## Exercise brief
Rewrite the records below, replacing "Lowest price" with "Best price" everywhere and changing nothing else. Leave the pictures out.

## Record extracts
......

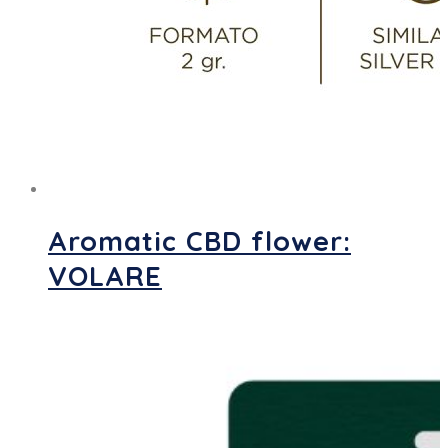
Aromatic CBD flower:
VOLARE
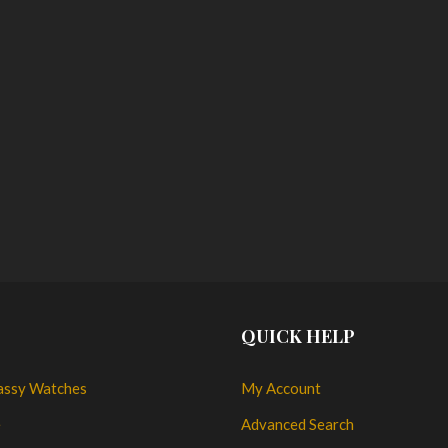
QUICK HELP
assy Watches
My Account
e
Advanced Search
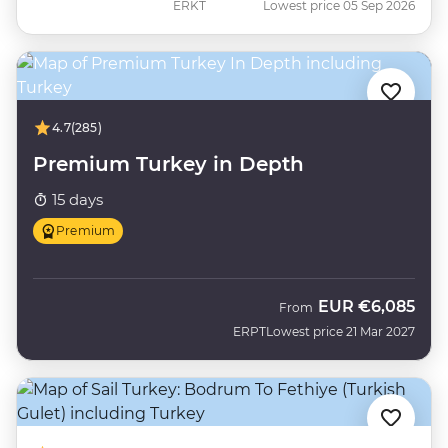
ERKT
Lowest price 05 Sep 2026
4.7
(285)
Premium Turkey in Depth
15 days
Premium
EUR
€6,085
From
ERPT
Lowest price 21 Mar 2027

......

## Completed exercise
Aromatic CBD flower:
VOLARE
QUICK HELP
assy Watches
My Account
e
Advanced Search
ERKT
Best price 05 Sep 2026
4.7
(285)
Premium Turkey in Depth
15 days
Premium
EUR
€6,085
From
ERPT
Best price 21 Mar 2027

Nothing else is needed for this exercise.